Sembra paradossale ma non lo è. Al sistema finanziario il bacino di utenti che può pagare ciò che compra e che magari riesce a metter via qualcosa ogni mese, interessa poco, quello che crea business è la capacità delle persone di indebitarsi, come dei moderni servi della gleba. La macchina finanziaria si muove con soldi virtuali in mercati virtuali, i manager sorseggiano champagne tra una bolla speculativa e un’altra e la stragrande maggioranza delle persone vive e lavora per ripagare il debito contratto più o meno palesemente con le banche.

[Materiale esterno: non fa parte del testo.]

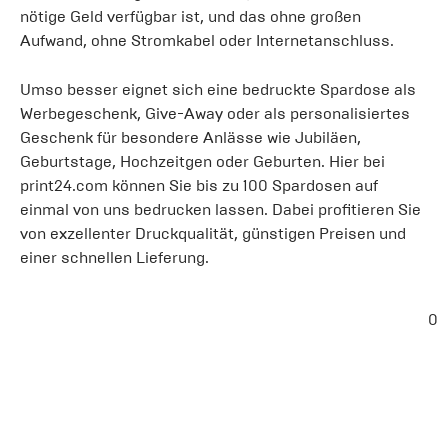
nötige Geld verfügbar ist, und das ohne großen
Aufwand, ohne Stromkabel oder Internetanschluss.
Umso besser eignet sich eine bedruckte Spardose als
Werbegeschenk, Give-Away oder als personalisiertes
Geschenk für besondere Anlässe wie Jubiläen,
Geburtstage, Hochzeitgen oder Geburten. Hier bei
print24.com können Sie bis zu 100 Spardosen auf
einmal von uns bedrucken lassen. Dabei profitieren Sie
von exzellenter Druckqualität, günstigen Preisen und
einer schnellen Lieferung.
0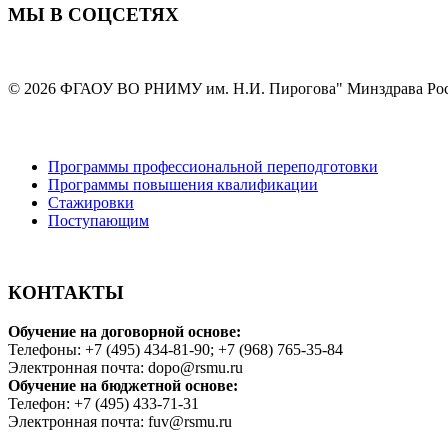
МЫ В СОЦСЕТЯХ
© 2026 ФГАОУ ВО РНИМУ им. Н.И. Пирогова" Минздрава Ро
Программы профессиональной переподготовки
Программы повышения квалификации
Стажировки
Поступающим
КОНТАКТЫ
Обучение на договорной основе:
Телефоны: +7 (495) 434-81-90; +7 (968) 765-35-84
Электронная почта: dopo@rsmu.ru
Обучение на бюджетной основе:
Телефон: +7 (495) 433-71-31
Электронная почта: fuv@rsmu.ru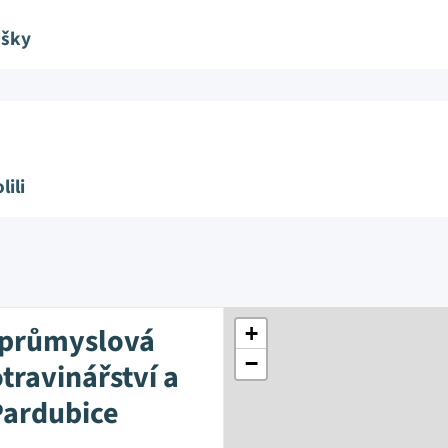
ušky
lili
 průmyslová
+
−
travinářství a
Pardubice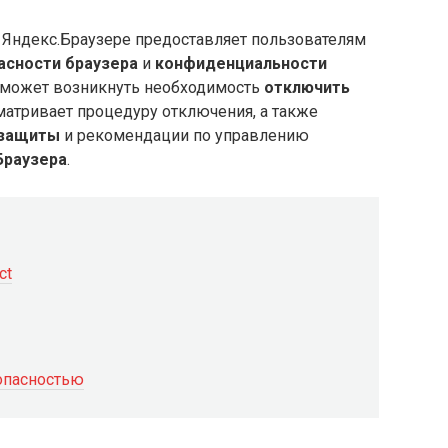
 Яндекс.Браузере предоставляет пользователям
асности браузера
и
конфиденциальности
х может возникнуть необходимость
отключить
сматривает процедуру отключения, а также
 защиты
и рекомендации по управлению
Браузера
.
ct
опасностью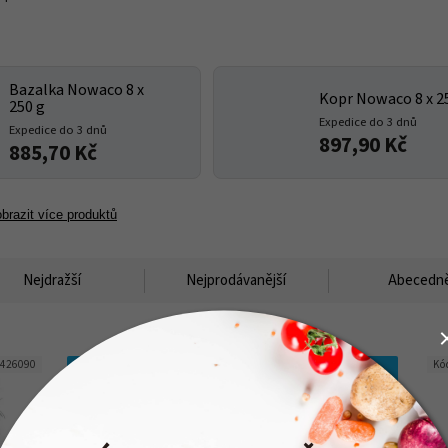
Bazalka Nowaco 8 x
Kopr Nowaco 8 x 2
250 g
Expedice do 3 dnů
Expedice do 3 dnů
897,90 Kč
885,70 Kč
brazit více produktů
Nejdražší
Nejprodávanější
Abecedn
426090
Kód:
426030
Kó
CHLAZENÁ
CHLAZENÁ
DOPRAVA
DOPRAVA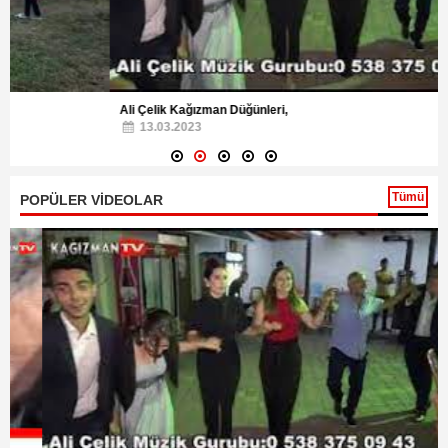
Ali Çelik Kağızman Düğünleri,
13.03.2023
Tümü
POPÜLER VİDEOLAR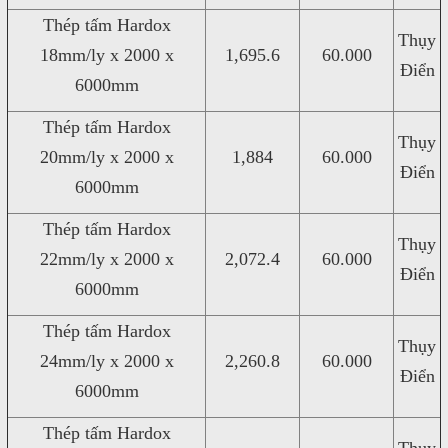
Thép tấm Hardox
Thụy
18mm/ly x 2000 x
1,695.6
60.000
Điển
6000mm
Thép tấm Hardox
Thụy
20mm/ly x 2000 x
1,884
60.000
Điển
6000mm
Thép tấm Hardox
Thụy
22mm/ly x 2000 x
2,072.4
60.000
Điển
6000mm
Thép tấm Hardox
Thụy
24mm/ly x 2000 x
2,260.8
60.000
Điển
6000mm
Thép tấm Hardox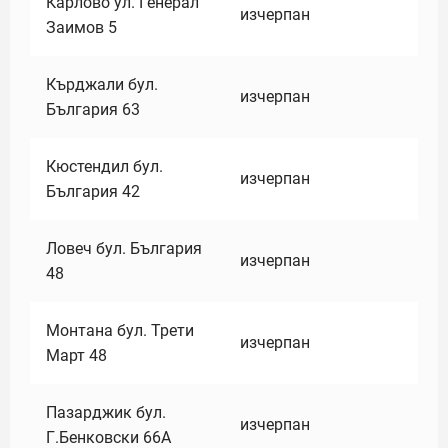
Карлово ул. Генерал
изчерпан
Заимов 5
Кърджали бул.
изчерпан
България 63
Кюстендил бул.
изчерпан
България 42
Ловеч бул. България
изчерпан
48
Монтана бул. Трети
изчерпан
Март 48
Пазарджик бул.
изчерпан
Г.Бенковски 66А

Non tantissimo tempo fa (ero una bambina) ricordo che i miei genitori mettevano alcuni risparmi in quella che in tutto il Veneto si chiamava Cassa Peota, una specie di libero banco di mutua assistenza, tradizione sopravvissuta sia alla crisi che ai paletti legislativi della Banca d’Italia. Ho sentito e letto predizioni apocalittiche e teorie di ogni tipo, dal signoraggio al cartalismo/statalismo riverniciato di fresco. C’era anche chi proponeva di ritirare tutti insieme i soldi dai conti correnti, un’dea che mi faceva pensare a quando in classe si decideva di consegnare il compito tutti in bianco per protesta e sistematicamente c’era sempre quello che il compito lo faceva fregandoci tutti. Data la filosofia di vita che ho scelto, credo che nella pratica la migliore risposta alla schiavitù finanziaria sia riprendere gradualmente il controllo della propria vita e delle relazioni mutualistiche (come era appunto il principio e la funzione della Cassa Peota), usare il tempo libero per fare cose per altre persone e, nel caso, ricevee altro in cambio, diminuire i consumi superflui, essere attenti a ciò che accade nel proprio territorio e associarsi laddove ci sia un interesse comune . Non sono cose, mi rendo conto, che faranno disperare i capoccia di Lehman Brothers, ma sono un bell’esercizio di libertà, una cosa a cui siamo troppo poco abituati.